- EXERCISE -
Please output the entries that follow exactly, without a single image.

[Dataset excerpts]

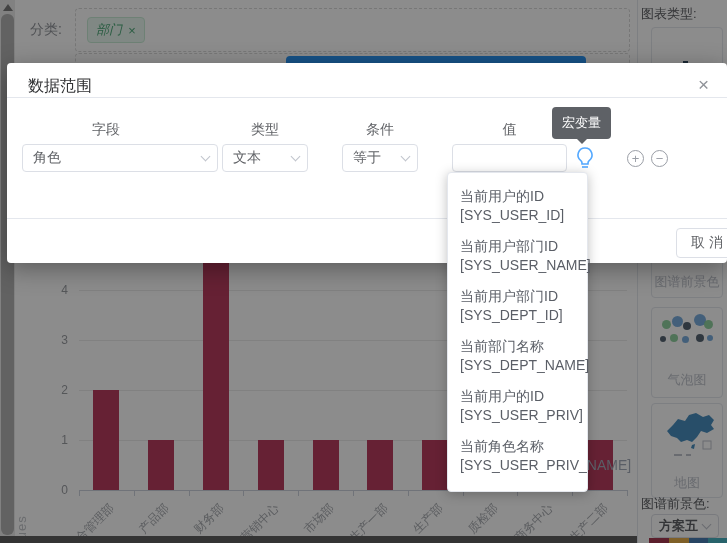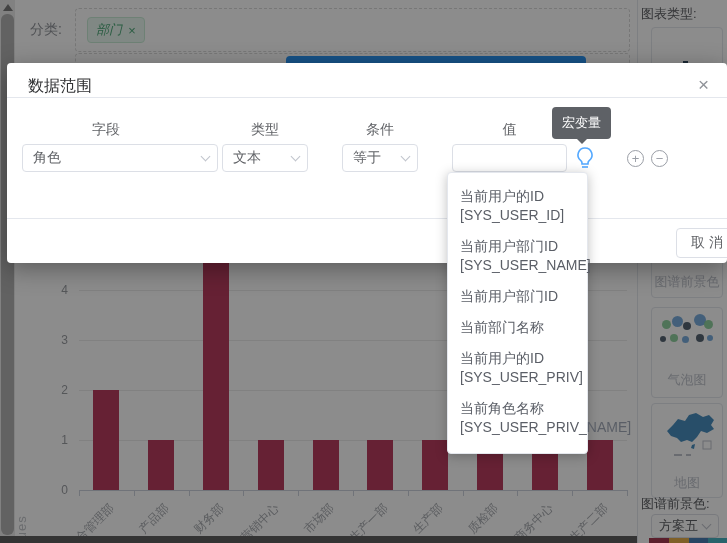--- a/index.html
+++ b/index.html
@@ -42,21 +42,21 @@
 
   
   .sidebar { position:absolute; left:637px; top:0; width:90px; height:543px; background:#fff; border-left:1px solid #e4e7ed; }
   .sb-label { position:absolute; left:3px; font-size:13px; color:#606266; }
   .sb-card { position:absolute; left:13px; width:72px; border:1px solid #e4e7ed; border-radius:4px; background:#fff; }
   .sb-card-label { position:absolute; left:0; right:0; text-align:center; font-size:13px; color:#c0c4cc; }
   .mini-bar { position:absolute; bottom:10px; width:5px; }
   .bubble { position:absolute; border-radius:50%; }
   .map-dash { position:absolute; height:2px; background:#c0c4cc; }
   .sb-select { position:absolute; left:13px; top:514px; width:68px; height:24px; border:1px solid #dcdfe6;
-    border-radius:4px; font-size:13px; color:#606266; display:flex; align-items:center; padding-left:7px; background:#fff; }
+    border-radius:4px; font-size:13px; color:#606266; display:flex; align-items:center; padding-left:7px; background:#fff;font-weight:bold; }
   .color-strip { position:absolute; left:11px; top:538px; width:79px; height:5px; display:flex; }
   .color-strip div { flex:1; height:5px; }
 
   .chev { display:inline-block; width:7px; height:7px; border-right:1px solid #c0c4cc; border-bottom:1px solid #c0c4cc;
     transform:rotate(45deg); margin-left:auto; margin-right:8px; margin-top:-3px; }
 
   
   .overlay { position:absolute; inset:0; background:rgba(0,0,0,0.45); z-index:10; }
 
   
@@ -265,23 +265,25 @@
   <div class="macro-item">
     <div class="m-name">当前用户的ID</div>
     <div class="m-code">[SYS_USER_ID]</div>
   </div>
   <div class="macro-item">
     <div class="m-name">当前用户部门ID</div>
     <div class="m-code">[SYS_USER_NAME]</div>
   </div>
   <div class="macro-item">
     <div class="m-name">当前用户部门ID</div>
+    <div class="m-code">[SYS_DEPT_ID]</div>
   </div>
   <div class="macro-item">
     <div class="m-name">当前部门名称</div>
+    <div class="m-code">[SYS_DEPT_NAME]</div>
   </div>
   <div class="macro-item">
     <div class="m-name">当前用户的ID</div>
     <div class="m-code">[SYS_USER_PRIV]</div>
   </div>
   <div class="macro-item">
     <div class="m-name">当前角色名称</div>
     <div class="m-code">[SYS_USER_PRIV_NAME]</div>
   </div>
 </div>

- SOLUTION TO THIS EXERCISE -
--- a/index.html
+++ b/index.html
@@ -42,21 +42,21 @@
 
   
   .sidebar { position:absolute; left:637px; top:0; width:90px; height:543px; background:#fff; border-left:1px solid #e4e7ed; }
   .sb-label { position:absolute; left:3px; font-size:13px; color:#606266; }
   .sb-card { position:absolute; left:13px; width:72px; border:1px solid #e4e7ed; border-radius:4px; background:#fff; }
   .sb-card-label { position:absolute; left:0; right:0; text-align:center; font-size:13px; color:#c0c4cc; }
   .mini-bar { position:absolute; bottom:10px; width:5px; }
   .bubble { position:absolute; border-radius:50%; }
   .map-dash { position:absolute; height:2px; background:#c0c4cc; }
   .sb-select { position:absolute; left:13px; top:514px; width:68px; height:24px; border:1px solid #dcdfe6;
-    border-radius:4px; font-size:13px; color:#606266; display:flex; align-items:center; padding-left:7px; background:#fff; }
+    border-radius:4px; font-size:13px; color:#606266; display:flex; align-items:center; padding-left:7px; background:#fff;font-weight:bold; }
   .color-strip { position:absolute; left:11px; top:538px; width:79px; height:5px; display:flex; }
   .color-strip div { flex:1; height:5px; }
 
   .chev { display:inline-block; width:7px; height:7px; border-right:1px solid #c0c4cc; border-bottom:1px solid #c0c4cc;
     transform:rotate(45deg); margin-left:auto; margin-right:8px; margin-top:-3px; }
 
   
   .overlay { position:absolute; inset:0; background:rgba(0,0,0,0.45); z-index:10; }
 
   
@@ -265,23 +265,25 @@
   <div class="macro-item">
     <div class="m-name">当前用户的ID</div>
     <div class="m-code">[SYS_USER_ID]</div>
   </div>
   <div class="macro-item">
     <div class="m-name">当前用户部门ID</div>
     <div class="m-code">[SYS_USER_NAME]</div>
   </div>
   <div class="macro-item">
     <div class="m-name">当前用户部门ID</div>
+    <div class="m-code">[SYS_DEPT_ID]</div>
   </div>
   <div class="macro-item">
     <div class="m-name">当前部门名称</div>
+    <div class="m-code">[SYS_DEPT_NAME]</div>
   </div>
   <div class="macro-item">
     <div class="m-name">当前用户的ID</div>
     <div class="m-code">[SYS_USER_PRIV]</div>
   </div>
   <div class="macro-item">
     <div class="m-name">当前角色名称</div>
     <div class="m-code">[SYS_USER_PRIV_NAME]</div>
   </div>
 </div>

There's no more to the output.